Sichtbar oder versteckt

Blut im Stuhl kann schwerwiegende Ursachen haben – muss aber nicht

Blut auf dem Toilettenpapier, rot oder schwarz gefärbter Stuhl oder Auflagerungen von Blut führen meistens zu Beunruhigung. Dennoch wird die notwendige Abklärung beim Arzt häufig aufgeschoben. Sprechen Betroffene dieses Thema in der Apotheke an, sollten sie zum raschen Arztbesuch ermutigt werden. Im Beratungsgespräch in der Apotheke kann sich jedoch auch herausstellen, dass harmlose Ursachen wie bestimmte Nahrungs- oder Arzneimittel zu den Stuhlveränderungen geführt haben. | Von Claudia Bruhn

Als Faustregel gilt: wird dunkles Blut ausgeschieden oder ist der Stuhl schwarz gefärbt („Teerstuhl“), liegt die Blutungsquelle im oberen Gastrointestinaltrakt.
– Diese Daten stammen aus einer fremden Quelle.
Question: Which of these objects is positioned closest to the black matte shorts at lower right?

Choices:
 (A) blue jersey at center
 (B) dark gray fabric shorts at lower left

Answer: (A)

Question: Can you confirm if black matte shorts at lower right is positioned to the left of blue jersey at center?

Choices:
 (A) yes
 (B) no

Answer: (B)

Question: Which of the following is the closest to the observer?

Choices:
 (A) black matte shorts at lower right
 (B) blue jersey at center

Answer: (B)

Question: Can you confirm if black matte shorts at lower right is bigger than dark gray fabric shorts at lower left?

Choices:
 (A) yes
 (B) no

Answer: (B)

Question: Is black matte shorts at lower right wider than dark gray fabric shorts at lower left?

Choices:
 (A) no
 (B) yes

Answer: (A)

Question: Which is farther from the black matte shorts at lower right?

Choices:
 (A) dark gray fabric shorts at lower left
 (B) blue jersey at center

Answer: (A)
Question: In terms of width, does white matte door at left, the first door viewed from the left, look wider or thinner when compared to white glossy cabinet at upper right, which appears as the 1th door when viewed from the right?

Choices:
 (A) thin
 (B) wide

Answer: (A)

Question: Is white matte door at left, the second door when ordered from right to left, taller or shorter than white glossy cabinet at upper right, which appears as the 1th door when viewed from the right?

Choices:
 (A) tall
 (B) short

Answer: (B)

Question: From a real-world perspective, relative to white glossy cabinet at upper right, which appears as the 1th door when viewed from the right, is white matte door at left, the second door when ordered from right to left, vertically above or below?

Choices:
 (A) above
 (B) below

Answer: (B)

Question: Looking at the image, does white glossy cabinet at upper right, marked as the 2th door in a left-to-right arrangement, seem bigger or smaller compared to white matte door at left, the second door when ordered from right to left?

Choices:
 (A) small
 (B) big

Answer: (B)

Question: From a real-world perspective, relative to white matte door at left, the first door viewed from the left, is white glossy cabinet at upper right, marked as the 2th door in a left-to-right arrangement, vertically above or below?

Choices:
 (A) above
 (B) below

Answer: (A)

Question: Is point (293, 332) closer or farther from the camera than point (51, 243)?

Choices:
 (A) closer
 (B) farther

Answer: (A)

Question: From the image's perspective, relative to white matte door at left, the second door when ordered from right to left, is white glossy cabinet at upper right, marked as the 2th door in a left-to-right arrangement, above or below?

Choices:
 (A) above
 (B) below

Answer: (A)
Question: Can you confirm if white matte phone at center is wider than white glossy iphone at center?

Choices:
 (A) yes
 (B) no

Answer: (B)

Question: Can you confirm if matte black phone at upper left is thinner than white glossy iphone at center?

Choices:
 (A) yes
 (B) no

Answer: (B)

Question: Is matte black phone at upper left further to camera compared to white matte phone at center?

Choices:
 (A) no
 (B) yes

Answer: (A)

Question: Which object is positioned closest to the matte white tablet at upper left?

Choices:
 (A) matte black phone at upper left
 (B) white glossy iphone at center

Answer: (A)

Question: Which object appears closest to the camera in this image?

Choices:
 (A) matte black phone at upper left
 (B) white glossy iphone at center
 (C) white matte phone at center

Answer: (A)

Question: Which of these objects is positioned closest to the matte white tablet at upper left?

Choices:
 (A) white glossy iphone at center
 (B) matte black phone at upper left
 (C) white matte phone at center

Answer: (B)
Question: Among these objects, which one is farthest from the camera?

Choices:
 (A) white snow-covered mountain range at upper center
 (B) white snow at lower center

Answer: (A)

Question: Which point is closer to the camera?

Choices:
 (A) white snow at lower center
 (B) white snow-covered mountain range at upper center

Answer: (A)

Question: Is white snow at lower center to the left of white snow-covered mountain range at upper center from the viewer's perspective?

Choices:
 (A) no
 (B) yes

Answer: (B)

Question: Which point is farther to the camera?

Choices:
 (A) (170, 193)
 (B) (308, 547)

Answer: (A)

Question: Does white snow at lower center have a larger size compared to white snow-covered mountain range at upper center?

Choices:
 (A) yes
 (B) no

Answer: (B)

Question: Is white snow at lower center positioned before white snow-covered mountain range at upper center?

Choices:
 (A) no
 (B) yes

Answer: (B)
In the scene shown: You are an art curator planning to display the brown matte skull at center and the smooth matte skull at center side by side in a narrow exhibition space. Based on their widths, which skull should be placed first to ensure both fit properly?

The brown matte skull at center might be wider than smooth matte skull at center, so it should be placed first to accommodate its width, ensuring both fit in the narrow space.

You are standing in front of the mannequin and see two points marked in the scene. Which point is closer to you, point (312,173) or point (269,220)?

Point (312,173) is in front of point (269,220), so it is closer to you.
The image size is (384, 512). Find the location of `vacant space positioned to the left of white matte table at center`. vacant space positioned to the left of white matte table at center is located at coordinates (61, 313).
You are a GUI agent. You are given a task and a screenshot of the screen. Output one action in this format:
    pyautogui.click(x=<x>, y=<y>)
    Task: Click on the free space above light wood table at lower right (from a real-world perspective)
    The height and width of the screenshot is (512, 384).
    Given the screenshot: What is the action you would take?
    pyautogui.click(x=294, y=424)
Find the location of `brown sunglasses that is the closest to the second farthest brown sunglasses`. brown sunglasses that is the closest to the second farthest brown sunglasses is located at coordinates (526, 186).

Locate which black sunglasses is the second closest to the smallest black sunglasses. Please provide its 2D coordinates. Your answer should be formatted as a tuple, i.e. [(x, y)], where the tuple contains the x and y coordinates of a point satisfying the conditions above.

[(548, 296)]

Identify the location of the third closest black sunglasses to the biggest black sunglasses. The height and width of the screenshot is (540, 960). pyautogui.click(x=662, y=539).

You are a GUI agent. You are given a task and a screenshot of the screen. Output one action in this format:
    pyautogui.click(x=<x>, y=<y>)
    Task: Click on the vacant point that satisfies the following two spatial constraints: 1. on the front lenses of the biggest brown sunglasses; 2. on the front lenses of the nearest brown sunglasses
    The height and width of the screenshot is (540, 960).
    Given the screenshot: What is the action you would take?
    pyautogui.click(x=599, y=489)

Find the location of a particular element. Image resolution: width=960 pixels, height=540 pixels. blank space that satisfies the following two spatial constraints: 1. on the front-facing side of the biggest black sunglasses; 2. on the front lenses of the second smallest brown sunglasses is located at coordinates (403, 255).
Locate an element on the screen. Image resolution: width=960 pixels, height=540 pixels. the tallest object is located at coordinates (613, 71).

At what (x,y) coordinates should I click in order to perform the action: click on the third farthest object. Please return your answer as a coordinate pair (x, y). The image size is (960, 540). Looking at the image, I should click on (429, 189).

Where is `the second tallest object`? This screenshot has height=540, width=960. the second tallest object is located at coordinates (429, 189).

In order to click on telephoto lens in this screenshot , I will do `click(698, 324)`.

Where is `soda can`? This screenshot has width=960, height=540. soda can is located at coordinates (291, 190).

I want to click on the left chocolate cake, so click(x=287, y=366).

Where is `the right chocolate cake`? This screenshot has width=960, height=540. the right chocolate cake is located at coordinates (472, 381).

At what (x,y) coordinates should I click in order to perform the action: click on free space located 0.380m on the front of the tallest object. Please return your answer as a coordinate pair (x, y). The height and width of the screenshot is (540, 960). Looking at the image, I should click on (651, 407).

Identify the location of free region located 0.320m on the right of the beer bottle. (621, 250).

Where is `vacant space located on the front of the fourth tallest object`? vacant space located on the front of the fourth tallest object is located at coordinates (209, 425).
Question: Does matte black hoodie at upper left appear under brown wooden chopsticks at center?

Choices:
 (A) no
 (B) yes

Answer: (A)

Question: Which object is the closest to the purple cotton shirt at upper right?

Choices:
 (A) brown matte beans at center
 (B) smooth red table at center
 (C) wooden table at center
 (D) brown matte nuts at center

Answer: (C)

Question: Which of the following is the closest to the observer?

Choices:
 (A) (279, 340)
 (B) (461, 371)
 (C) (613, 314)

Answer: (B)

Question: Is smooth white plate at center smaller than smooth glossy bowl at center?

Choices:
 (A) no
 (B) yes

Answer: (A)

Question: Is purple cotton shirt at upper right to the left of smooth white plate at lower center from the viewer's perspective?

So bildet sich z. B. beim Kontakt von Blut und Salzsäure im Magen aus Hämoglobin die Hydroxoeisen(III)-Porphyrin-Komplexverbindung Hämatin, die den Stuhl teerähnlich verfärbt (Meläna). Dagegen findet man bei Hämorrhoidalleiden oder Analfissuren hellrote Blutauflagerungen auf dem Stuhl (Hämatochezie) oder Blutspuren im Toilettenpapier. Doch keine Regel ohne Ausnahme: bei einer starken Blutung in oberen Abschnitten des Magen-Darm-Trakts kann das Blut dennoch hell erscheinen, wenn nicht die gesamte Menge oxidiert oder von Dickdarmbakterien zersetzt wurde. Ist die Blutmenge dagegen sehr gering, wird sie beim Toilettengang überhaupt nicht sichtbar. Dann handelt es sich um okkultes Blut im Stuhl.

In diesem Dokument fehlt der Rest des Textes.